И тут вошел мой зять. Он поправил на себе форменную тужурку. Муж сестры был таможенник.
— Ну вот. Давай, — сказал он.
Я поднял рюкзак с покупками, он оказался довольно тяжелый; впрочем, и по дороге сюда рюкзак весил не меньше из-за тех вещей, которые я привез сестре. Я перекинул рюкзак через правое плече, и он повис на одной лямке.
— Ну вот! — повторил я слова зятя. Теперь мы стояли с сестрой друг против друга. Я был немножко выше ее. Вроде она стала меньше ростом. Я охотно погладил бы ее по голове, иногда ее гладил по голове отец — тогда, когда она жила еще с нами и когда этого никто не видел. У сестры были совсем светлые волосы, мягкие-премягкие. Но я не стал гладить ее из-за зятя, а может, из-за нее самой.
— Ты скоро вернешься? — спросила сестра.
— Ну конечно, золотце, — ответил зять. — Доведу парня и мигом мотану обратно. — Он вышел из кухни.
Нагнувшись немного вперед, я поцеловал сестру. Надо было придерживать рюкзак: он мог перевалиться со спины на грудь.
— Всего хорошего, — сказал я, выпрямляясь.
И вдруг сестра перекрестила меня, очень быстро, неловко. Безмерно удивленный, я вышел вслед за зятем.
Внизу, на улице, все еще парило, там было куда душнее, чем наверху и на лестнице. Мне хотелось обернуться и помахать сестре рукой. Но их окно смотрело во двор.

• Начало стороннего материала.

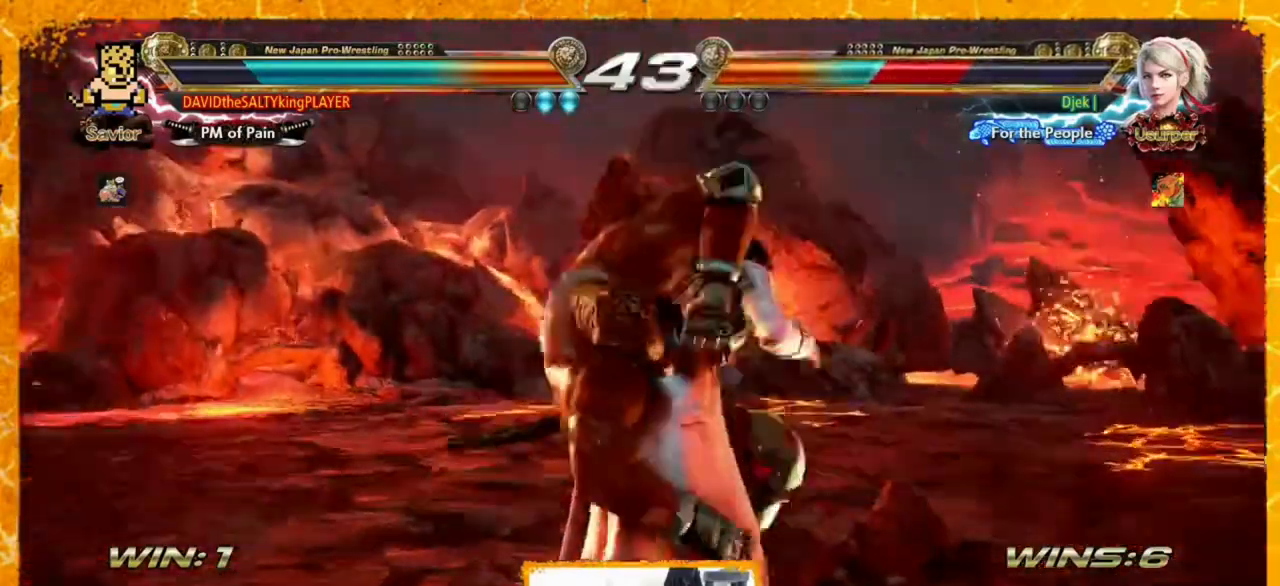
{"buttons": ["CROSS", "R2"], "events": []}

До гостиницы и впрямь оказалось недалеко. За второй поперечной улицей начиналась главная городская магистраль, переходившая в шоссе, а оттуда было всего каких-нибудь сотня-две шагов.
— В ее состоянии она неохотно остается одна, — сказал мой зять.
Я промолчал. Трудно было бы растолковать ему, что сестра моя не боялась одиночества. Нас так приучили дома.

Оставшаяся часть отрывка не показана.